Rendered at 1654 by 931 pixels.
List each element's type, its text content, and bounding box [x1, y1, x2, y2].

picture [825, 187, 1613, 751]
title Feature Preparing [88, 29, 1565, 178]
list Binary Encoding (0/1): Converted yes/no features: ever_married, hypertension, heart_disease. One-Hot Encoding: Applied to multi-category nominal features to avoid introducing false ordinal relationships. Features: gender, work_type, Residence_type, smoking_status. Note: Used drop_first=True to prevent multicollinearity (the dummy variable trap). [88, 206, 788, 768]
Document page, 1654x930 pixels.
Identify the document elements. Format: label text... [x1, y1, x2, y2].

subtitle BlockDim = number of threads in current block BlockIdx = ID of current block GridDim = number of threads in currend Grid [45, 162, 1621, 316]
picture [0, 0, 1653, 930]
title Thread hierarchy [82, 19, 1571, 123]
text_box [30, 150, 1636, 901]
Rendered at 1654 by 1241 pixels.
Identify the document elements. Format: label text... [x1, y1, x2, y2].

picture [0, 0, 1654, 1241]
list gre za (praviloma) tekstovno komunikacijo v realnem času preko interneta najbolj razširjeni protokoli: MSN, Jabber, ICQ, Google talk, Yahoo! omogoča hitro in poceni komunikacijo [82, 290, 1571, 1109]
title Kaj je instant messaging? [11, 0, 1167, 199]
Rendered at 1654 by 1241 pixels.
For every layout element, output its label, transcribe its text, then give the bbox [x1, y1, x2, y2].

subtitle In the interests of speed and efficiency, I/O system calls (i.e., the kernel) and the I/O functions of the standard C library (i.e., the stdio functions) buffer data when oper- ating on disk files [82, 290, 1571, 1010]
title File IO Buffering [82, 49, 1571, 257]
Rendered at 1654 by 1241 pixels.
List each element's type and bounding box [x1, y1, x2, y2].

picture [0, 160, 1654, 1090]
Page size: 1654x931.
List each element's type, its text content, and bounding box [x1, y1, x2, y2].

++++++++++

▶ **EXERCISE DIRECTIONS**
Lay out every line of the records as a Markdown table, leaving blank lines out. Give each row two columns, No. for the row number and Line for the line's text.

▶ **WRITTEN ANSWER**
| No. | Line |
|---|---|
| 1 | Rendered at 1654 by 931 pixels. |
| 2 | List each element's type, its text content, and bounding box [x1, y1, x2, y2]. |
| 3 | picture [825, 187, 1613, 751] |
| 4 | title Feature Preparing [88, 29, 1565, 178] |
| 5 | list Binary Encoding (0/1): Converted yes/no features: ever_married, hypertension, heart_disease. One-Hot Encoding: Applied to multi-category nominal features to avoid introducing false ordinal relationships. Features: gender, work_type, Residence_type, smoking_status. Note: Used drop_first=True to prevent multicollinearity (the dummy variable trap). [88, 206, 788, 768] |
| 6 | Document page, 1654x930 pixels. |
| 7 | Identify the document elements. Format: label text... [x1, y1, x2, y2]. |
| 8 | subtitle BlockDim = number of threads in current block BlockIdx = ID of current block GridDim = number of threads in currend Grid [45, 162, 1621, 316] |
| 9 | picture [0, 0, 1653, 930] |
| 10 | title Thread hierarchy [82, 19, 1571, 123] |
| 11 | text_box [30, 150, 1636, 901] |
| 12 | Rendered at 1654 by 1241 pixels. |
| 13 | Identify the document elements. Format: label text... [x1, y1, x2, y2]. |
| 14 | picture [0, 0, 1654, 1241] |
| 15 | list gre za (praviloma) tekstovno komunikacijo v realnem času preko interneta najbolj razširjeni protokoli: MSN, Jabber, ICQ, Google talk, Yahoo! omogoča hitro in poceni komunikacijo [82, 290, 1571, 1109] |
| 16 | title Kaj je instant messaging? [11, 0, 1167, 199] |
| 17 | Rendered at 1654 by 1241 pixels. |
| 18 | For every layout element, output its label, transcribe its text, then give the bbox [x1, y1, x2, y2]. |
| 19 | subtitle In the interests of speed and efficiency, I/O system calls (i.e., the kernel) and the I/O functions of the standard C library (i.e., the stdio functions) buffer data when oper- ating on disk files [82, 290, 1571, 1010] |
| 20 | title File IO Buffering [82, 49, 1571, 257] |
| 21 | Rendered at 1654 by 1241 pixels. |
| 22 | List each element's type and bounding box [x1, y1, x2, y2]. |
| 23 | picture [0, 160, 1654, 1090] |
| 24 | Page size: 1654x931. |
| 25 | List each element's type, its text content, and bounding box [x1, y1, x2, y2]. |